[What is required]: Images aside, the whole listing should be written out word for word.

[Data shown]:
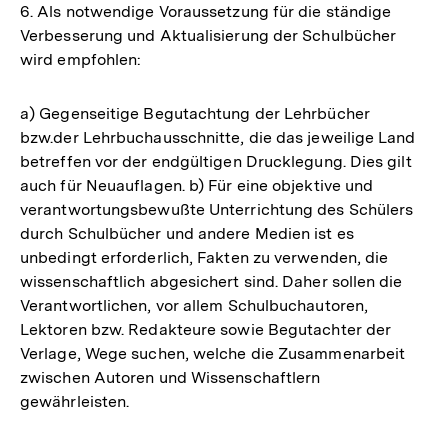
6. Als notwendige Voraussetzung für die ständige
Verbesserung und Aktualisierung der Schulbücher
wird empfohlen:
a) Gegenseitige Begutachtung der Lehrbücher
bzw.der Lehrbuchausschnitte, die das jeweilige Land
betreffen vor der endgültigen Drucklegung. Dies gilt
auch für Neuauflagen. b) Für eine objektive und
verantwortungsbewußte Unterrichtung des Schülers
durch Schulbücher und andere Medien ist es
unbedingt erforderlich, Fakten zu verwenden, die
wissenschaftlich abgesichert sind. Daher sollen die
Verantwortlichen, vor allem Schulbuchautoren,
Lektoren bzw. Redakteure sowie Begutachter der
Verlage, Wege suchen, welche die Zusammenarbeit
zwischen Autoren und Wissenschaftlern
gewährleisten.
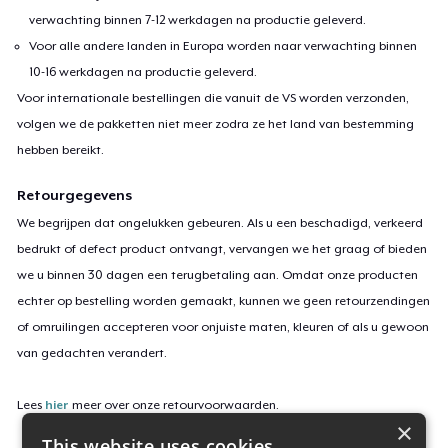
verwachting binnen 7-12 werkdagen na productie geleverd.
Voor alle andere landen in Europa worden naar verwachting binnen
10-16 werkdagen na productie geleverd.
Voor internationale bestellingen die vanuit de VS worden verzonden,
volgen we de pakketten niet meer zodra ze het land van bestemming
hebben bereikt.
Retourgegevens
We begrijpen dat ongelukken gebeuren. Als u een beschadigd, verkeerd
bedrukt of defect product ontvangt, vervangen we het graag of bieden
we u binnen 30 dagen een terugbetaling aan. Omdat onze producten
echter op bestelling worden gemaakt, kunnen we geen retourzendingen
of omruilingen accepteren voor onjuiste maten, kleuren of als u gewoon
van gedachten verandert.
Lees
hier
meer over onze retourvoorwaarden.
×
This website uses cookies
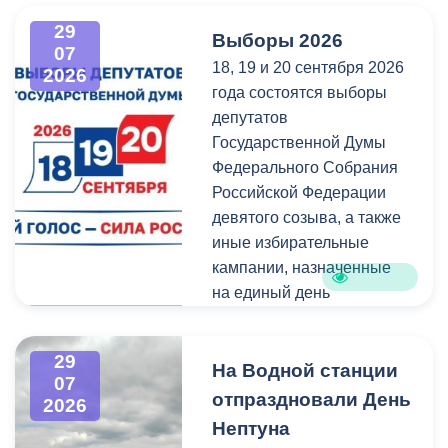
администрация
всех, кто любит и ценит
29
Выборы 2026
Владикавказа обещала,
богатейшее культурное
07
18, 19 и 20 сентября 2026
что льгота сохранится и
наследие нашей великой
2026
года состоятся выборы
будет предоставляться в
России.
депутатов
рамках нового
Государственной Думы
нормативного порядка.
Федерального Собрания
Изменения были связаны
Российской Федерации
с тем, что в начале 2026
девятого созыва, а также
года полномочия по
иные избирательные
организации
кампании, назначенные
пассажирских перевозок
на единый день
перешли в
голосования.
республиканский Комитет
по транспорту.
29
Ознакомиться со списками
На Водной станции
07
избирательных участков,
отпраздновали День
2026
их номерами и границами,
Нептуна
адресами помещений для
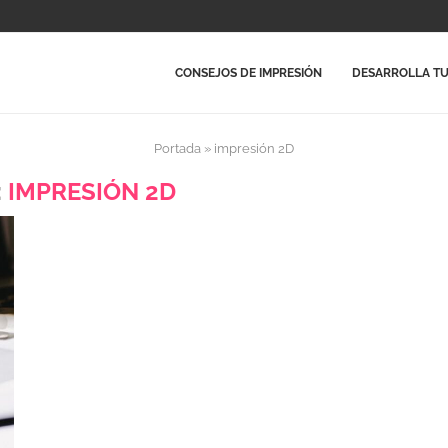
CONSEJOS DE IMPRESIÓN
DESARROLLA TU
Portada
»
impresión 2D
:
IMPRESIÓN 2D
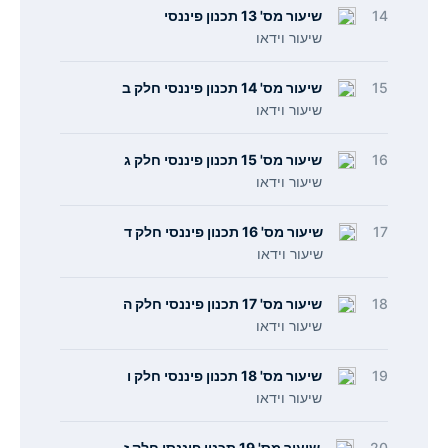
14
שיעור מס' 13 תכנון פיננסי
שיעור וידאו
15
שיעור מס' 14 תכנון פיננסי חלק ב
שיעור וידאו
16
שיעור מס' 15 תכנון פיננסי חלק ג
שיעור וידאו
17
שיעור מס' 16 תכנון פיננסי חלק ד
שיעור וידאו
18
שיעור מס' 17 תכנון פיננסי חלק ה
שיעור וידאו
19
שיעור מס' 18 תכנון פיננסי חלק ו
שיעור וידאו
20
שיעור מס' 19 תכנון פיננסי חלק ז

[Written reply]:
6. Als notwendige Voraussetzung für die ständige
Verbesserung und Aktualisierung der Schulbücher
wird empfohlen:
a) Gegenseitige Begutachtung der Lehrbücher
bzw.der Lehrbuchausschnitte, die das jeweilige Land
betreffen vor der endgültigen Drucklegung. Dies gilt
auch für Neuauflagen. b) Für eine objektive und
verantwortungsbewußte Unterrichtung des Schülers
durch Schulbücher und andere Medien ist es
unbedingt erforderlich, Fakten zu verwenden, die
wissenschaftlich abgesichert sind. Daher sollen die
Verantwortlichen, vor allem Schulbuchautoren,
Lektoren bzw. Redakteure sowie Begutachter der
Verlage, Wege suchen, welche die Zusammenarbeit
zwischen Autoren und Wissenschaftlern
gewährleisten.
verwachting binnen 7-12 werkdagen na productie geleverd.
Voor alle andere landen in Europa worden naar verwachting binnen
10-16 werkdagen na productie geleverd.
Voor internationale bestellingen die vanuit de VS worden verzonden,
volgen we de pakketten niet meer zodra ze het land van bestemming
hebben bereikt.
Retourgegevens
We begrijpen dat ongelukken gebeuren. Als u een beschadigd, verkeerd
bedrukt of defect product ontvangt, vervangen we het graag of bieden
we u binnen 30 dagen een terugbetaling aan. Omdat onze producten
echter op bestelling worden gemaakt, kunnen we geen retourzendingen
of omruilingen accepteren voor onjuiste maten, kleuren of als u gewoon
van gedachten verandert.
Lees
hier
meer over onze retourvoorwaarden.
×
This website uses cookies
администрация
всех, кто любит и ценит
29
Выборы 2026
Владикавказа обещала,
богатейшее культурное
07
18, 19 и 20 сентября 2026
что льгота сохранится и
наследие нашей великой
2026
года состоятся выборы
будет предоставляться в
России.
депутатов
рамках нового
Государственной Думы
нормативного порядка.
Федерального Собрания
Изменения были связаны
Российской Федерации
с тем, что в начале 2026
девятого созыва, а также
года полномочия по
иные избирательные
организации
кампании, назначенные
пассажирских перевозок
на единый день
перешли в
голосования.
республиканский Комитет
по транспорту.
29
Ознакомиться со списками
На Водной станции
07
избирательных участков,
отпраздновали День
2026
их номерами и границами,
Нептуна
адресами помещений для
CONSEJOS DE IMPRESIÓN
DESARROLLA TU
Portada
»
impresión 2D
:
IMPRESIÓN 2D
14
שיעור מס' 13 תכנון פיננסי
שיעור וידאו
15
שיעור מס' 14 תכנון פיננסי חלק ב
שיעור וידאו
16
שיעור מס' 15 תכנון פיננסי חלק ג
שיעור וידאו
17
שיעור מס' 16 תכנון פיננסי חלק ד
שיעור וידאו
18
שיעור מס' 17 תכנון פיננסי חלק ה
שיעור וידאו
19
שיעור מס' 18 תכנון פיננסי חלק ו
שיעור וידאו
20
שיעור מס' 19 תכנון פיננסי חלק ז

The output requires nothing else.